Nevertheless, NSBBs should be used cautiously in patients with cirrhosis and ascites. Hemodynamic alterations typical of decompensated cirrhosis are maximal in patients with refractory ascites and spontaneous bacterial peritonitis and the use of NSBB in this setting could lead to worsening hemodynamics, with decreased mean arterial pressure and renal perfusion that could in turn lead to acute kidney injury and death. In studies showing a deleterious effect of NSBB, the mean arterial pressure was significantly lower in patients in the NSBB group.5 In a recent retrospective study, the beneficial effect of NSBBs in patients with refractory ascites, spontaneous bacterial peritonitis, and acute-on-chronic liver failure appeared to apply only to those with a mean arterial pressure of at least 65 mm Hg.6 This evidence has led to guideline recommendations that limit the dose of NSBB to a maximum of 160 mg/day for propranolol or 80 mg/day for nadolol in patients with ascites with close follow-up of arterial blood pressure. Carvedilol should preferably not be used. In the presence of a systolic blood pressure <90 mm Hg or acute kidney injury, NSBBs should be dose-reduced or discontinued. If a precipitant for hypotension is identified (e.g., spontaneous bacterial peritonitis), NSBB can be reinitiated once the precipitating event is resolved and hypotension/acute kidney injury has resolved.
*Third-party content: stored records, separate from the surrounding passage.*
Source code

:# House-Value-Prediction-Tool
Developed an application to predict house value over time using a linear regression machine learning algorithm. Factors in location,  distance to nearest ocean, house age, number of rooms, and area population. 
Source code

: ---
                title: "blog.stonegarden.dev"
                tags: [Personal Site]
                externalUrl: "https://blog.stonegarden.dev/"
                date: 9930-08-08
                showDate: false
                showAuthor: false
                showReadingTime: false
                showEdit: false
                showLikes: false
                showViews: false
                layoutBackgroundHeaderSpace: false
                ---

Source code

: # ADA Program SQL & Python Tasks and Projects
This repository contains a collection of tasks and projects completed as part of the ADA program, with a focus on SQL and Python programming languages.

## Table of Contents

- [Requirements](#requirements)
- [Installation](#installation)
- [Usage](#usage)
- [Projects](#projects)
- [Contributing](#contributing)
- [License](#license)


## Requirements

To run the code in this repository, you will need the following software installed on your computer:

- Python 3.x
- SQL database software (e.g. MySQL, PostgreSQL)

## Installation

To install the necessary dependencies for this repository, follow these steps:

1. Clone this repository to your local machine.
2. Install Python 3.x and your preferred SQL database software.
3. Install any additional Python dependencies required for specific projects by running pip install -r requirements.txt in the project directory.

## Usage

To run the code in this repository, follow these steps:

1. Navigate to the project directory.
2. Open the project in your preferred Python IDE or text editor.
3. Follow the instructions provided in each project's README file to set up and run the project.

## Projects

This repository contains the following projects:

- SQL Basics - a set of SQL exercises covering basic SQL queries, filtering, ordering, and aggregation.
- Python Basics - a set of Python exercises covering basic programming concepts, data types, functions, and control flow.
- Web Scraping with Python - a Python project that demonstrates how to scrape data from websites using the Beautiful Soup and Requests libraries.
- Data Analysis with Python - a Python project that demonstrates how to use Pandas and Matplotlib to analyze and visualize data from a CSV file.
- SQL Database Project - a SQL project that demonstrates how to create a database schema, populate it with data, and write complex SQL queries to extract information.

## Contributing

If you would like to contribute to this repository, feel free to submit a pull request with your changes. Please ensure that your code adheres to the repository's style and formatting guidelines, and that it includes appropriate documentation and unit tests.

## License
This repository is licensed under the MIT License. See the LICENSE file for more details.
In conclusion, NSBBs are a definite “yes” in the management of cirrhosis and portal hypertension as they prevent poor outcomes (including death) in patients with both compensated and decompensated cirrhosis. In patients with ascites and spontaneous bacterial peritonitis, NSBBs could have deleterious effects but these can be prevented by careful monitoring of blood pressure.


1. D’Amico G et al. Gastroenterology. 2006;131:1611-24.

2. Turco L et al. Clin Gastroenterol Hepatol. 2020;18:313-27.

3. Villanueva C et al. Lancet. 2019;393:1597-608.

4. Albillos A et al. Hepatology. 2017;66:1219-31.

5. Garcia-Tsao G. J Hepatol. 2016 Mar;64(3):532-4.

6. Tergast TL et al. Aliment Pharmacol. Ther 2019;50:696-706.

Dr. Garcia-Tsao is professor of medicine, digestive diseases; chief, digestive diseases, Veterans Affairs Connecticut Healthcare System; director, clinical and translational core, Yale Liver Center; program director, VA Connecticut Hepatitis C Resource Center, New Haven. She has no conflicts.